Until March 30. Bookings: 1300 136 166.

Summer has finally been pushed aside by Autumn and by the opening night of the International Comedy Festival. The buzz from the crowd on the steps of Melbourne’s Town Hall suggests we’re finally waking from our extended siesta as we welcome back the spruikers and the blackboard with a new list of shows. My first punt was on Stephen Amos who’s made Melbourne an annual event.

In Gets Next to You, Amos tries to bring the audience ‘physically’ closer in defiance of internet social sites such as My Space and Facebook. He uses his own vulnerabilities to form a sort of fireside chat where the flames are fuelled by how much we laugh.
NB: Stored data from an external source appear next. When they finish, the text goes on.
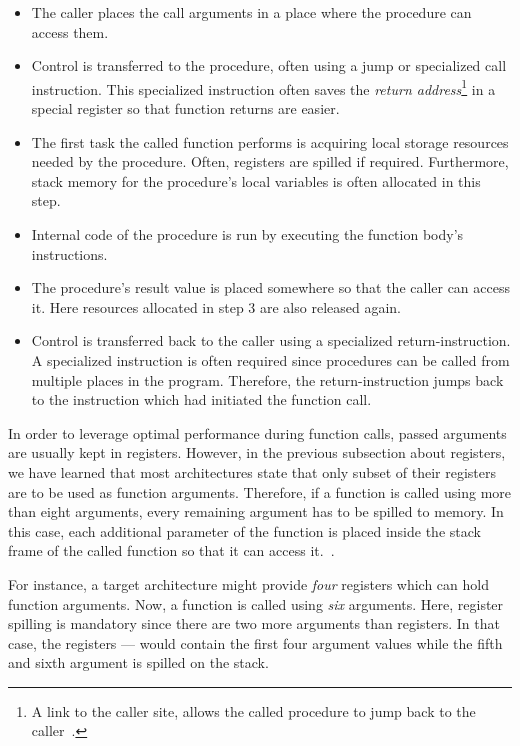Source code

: \begin{itemize}
	\item The caller places the call arguments in a place where the procedure can access them.
	\item Control is transferred to the procedure, often using a jump or specialized call instruction.
	      This specialized instruction often saves the \emph{return address}\footnote{A link to the caller site, allows the called procedure to jump back to the caller~\cite[p.~99]{Patterson2017-zq}.} in a special register so that function returns are easier.
	\item The first task the called function performs is acquiring local storage resources needed by the procedure.
	      Often, registers are spilled if required.
	      Furthermore, stack memory for the procedure's local variables is often allocated in this step.
	\item Internal code of the procedure is run by executing the function body's instructions.
	\item The procedure's result value is placed somewhere so that the caller can access it.
	      Here resources allocated in step 3 are also released again.
	\item Control is transferred back to the caller using a specialized return-instruction.
	      A specialized instruction is often required since procedures can be called from multiple places in the program.
	      Therefore, the return-instruction jumps back to the instruction which had initiated the function call.
\end{itemize}

In order to leverage optimal performance during function calls, passed arguments are usually kept in registers.
However, in the previous subsection about registers, we have learned that most architectures state that only subset of their registers are to be used as function arguments.
Therefore, if a function is called using more than eight arguments, every remaining argument has to be spilled to memory.
In this case, each additional parameter of the function is placed inside the stack frame of the called function so that it can access it.~\cite[p.~98]{Patterson2017-zq}.

For instance, a target architecture might provide \emph{four} registers which can hold function arguments.
Now, a function is called using \emph{six} arguments.
Here, register spilling is mandatory since there are two more arguments than registers.
In that case, the registers  —  would contain the first four argument values while the fifth and sixth argument is spilled on the stack.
But the paradox of having his own My Space site shines thru as he resorts to predictable gags around Aussies, race and class. These act to divide not unite.
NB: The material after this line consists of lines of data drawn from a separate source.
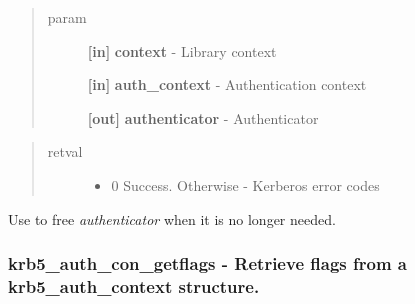 \documentclass[letterpaper,10pt,english]{sphinxmanual}
\begin{document}
\begin{fulllineitems}
\label{appdev/refs/api/krb5_auth_con_getauthenticator:krb5_auth_con_getauthenticator}
\end{fulllineitems}

\begin{quote}\begin{description}
\item[{param}] \leavevmode
\textbf{{[}in{]}} \textbf{context} - Library context

\textbf{{[}in{]}} \textbf{auth\_context} - Authentication context

\textbf{{[}out{]}} \textbf{authenticator} - Authenticator

\end{description}\end{quote}
\begin{quote}\begin{description}
\item[{retval}] \leavevmode\begin{itemize}
\item {} 
0   Success. Otherwise - Kerberos error codes

\end{itemize}

\end{description}\end{quote}

Use {\hyperref[appdev/refs/api/krb5_free_authenticator:krb5_free_authenticator]{}} to free \emph{authenticator} when it is no longer needed.


\subsubsection{krb5\_auth\_con\_getflags -  Retrieve flags from a krb5\_auth\_context structure.}
\label{appdev/refs/api/krb5_auth_con_getflags:krb5-auth-con-getflags-retrieve-flags-from-a-krb5-auth-context-structure}\label{appdev/refs/api/krb5_auth_con_getflags::doc}
\end{document}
We’re supposed to participate in one big group hug but have to watch our backs as his knife goes into unsuspecting individuals. If you’re named Tiki, Nectar or Oliver you might want to sit up the back on the night you go.

Amos was too reliant on audience participation, which became an outlet for his vitriol. When it did work we were all in it together. We felt safe again when a lady returning from the toilets was cajoled into admitting she picked her nose. A set-up in her absence.

He needed to extend his routines and genuinely beguiling stories to allow his true talent as a mimic shine through. We wanted more of those Harlem bank clerks and cave dwellers. More of his iconoclastic snobbery.  

This year Amos has moved across from the Capital Theatre and hopes to fill the Town Hall. Whilst he couldn’t meet the challenge on his first night, an unsettled crowd is really what he came up against. An open door policy meant people were still coming 40 minutes into his act. Amos was only occasionally able to slice thru the distilled air this then created. The UK’s Scotsman newspaper describes Amos as ‘infectious’ but it was he who was infected.

Flashes of brilliance did penetrate this nervous start and these were enough to turn the audience into a collective. Bonded not by our inner glow but ironically by our fear of being targeted. This show is bound to get tighter and funnier so catch it in its second week.